The trial court erred by not giving, sua sponte, an instruction on attempted disposal of property with intent to defraud.   Defendant's sentence must be modified accordingly.

DISPOSITION

“A reviewing court's power to modify a trial court's judgment is statutory.   [citation.]”  (People v. Romo (1967) 256 Cal.App.2d 589, 596, 64 Cal.Rptr. 151;  see People v. Fusaro (1971) 18 Cal.App.3d 877, 894, 96 Cal.Rptr. 368.)   Modification in criminal cases is authorized by Penal Code section 1260,3 read in conjunction with Penal Code section 1181, subdivision 6.4  The length of the sentence a defendant must serve for attempt is prescribed by Penal Code section 664, subdivision 1.5  (See also People v. McGaughran (1961) 197 Cal.App.2d 6, 10, 17 Cal.Rptr. 121.)
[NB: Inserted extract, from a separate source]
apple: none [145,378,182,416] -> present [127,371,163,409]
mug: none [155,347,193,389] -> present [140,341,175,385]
 The decision to reduce a conviction to an attempt is within the court's discretion, (People v. Freeman (1979) 95 Cal.App.3d 917, 923, 157 Cal.Rptr. 454), and the verdict may be modified without granting or ordering a new trial (People v. Romo, supra, 256 Cal.App.2d 589, 598, 64 Cal.Rptr. 151).   Further, an improper sentence may be corrected without reversing the trial court's decision.  (People v. McNett (1926) 80 Cal.App. 81, 251 P. 688.)
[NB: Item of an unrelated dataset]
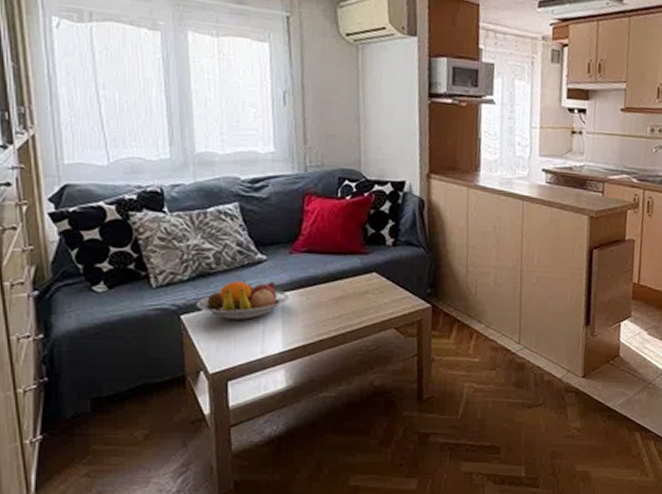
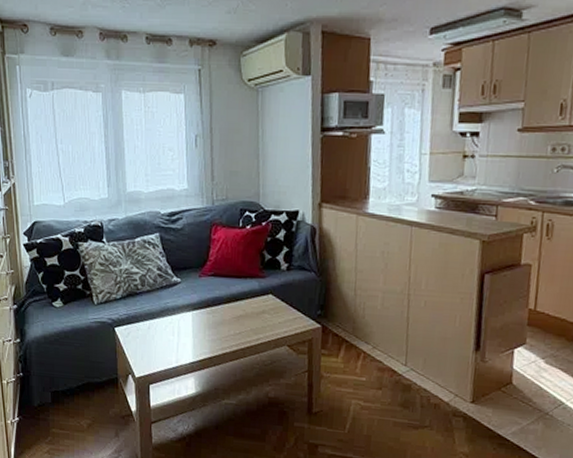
fruit bowl: present [196,280,289,320] -> none [126,299,199,333]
  This court is vested with the power under the foregoing statutes and case law to modify the order granting probation to reflect a conviction of attempt to violate Penal Code section 548.   The justification for such modification is based on the fact that:  (1) the jury rejected defendant's version of the incident and accepted the prosecution's version;  (2) there was substantial evidence of an attempt to violate Penal Code section 548;  and (3) instructions on attempt should have been given.

The judgment granting probation is modified to show the defendant guilty of the lesser included offense of attempted disposing of insured property with intent to defraud an insurance company in violation of Penal Code section 548.

In light of the modification, the defendant may wish further hearing on the terms of his probation.   The trial court is directed, upon motion of defendant made within thirty days of the date the remittitur issues from this court, to conduct a new sentencing hearing.  (See People v. Hill (1974) 12 Cal.3d 731, 117 Cal.Rptr. 393, 528 P.2d 1.)   Should defendant not so move within the thirty-day period, the order granting probation shall be final.

As modified, the judgment is affirmed.

        THE COURT:

        Morris 

        Presiding Justice

        McDaniel

        Justice

        Kaufman 

        Justice

FOOTNOTES

FOOTNOTE.  

1.   Penal Code section 548 provides that:  “Every person who willfully injures, destroys, secretes, abandons, or disposes of any property which at the time is insured against loss or damage ․ with intent to defraud or prejudice the insurer ․ is punishable by imprisonment․”  (Emphasis added.)

2.   For a similar definition, see People v. Sidwell (1945) 27 Cal.2d 121, 128, 162 P.2d 913.

3.   Penal Code section 1260 reads in part:  “The court may reverse, affirm, or modify a judgment or order appealed from, or reduce the degree of the offense or attempted offense or the punishment imposed, and ․ remand the cause to the trial court for such further proceedings as may be just under the circumstances.”

4.   Penal Code section 1181, subdivision 6, reads:  “When the verdict or finding is contrary to law or evidence, but if the evidence shows the defendant to be not guilty of the degree of the crime of which he was convicted, but guilty of a lesser degree thereof, or of a lesser crime included therein, the court may modify the verdict, finding or judgment accordingly without granting or ordering a new trial, and this power shall extend to any court to which the cause may be appealed.”

5.   Penal Code section 664, subdivision 1, reads in part:  “the person guilty of such attempt is punishable by imprisonment in the state prison for one-half the term of imprisonment prescribed upon a conviction of the offense so attempted․”

 THE COURT * FN* Before Morris, P.J., McDaniel, J., and Kaufman, J.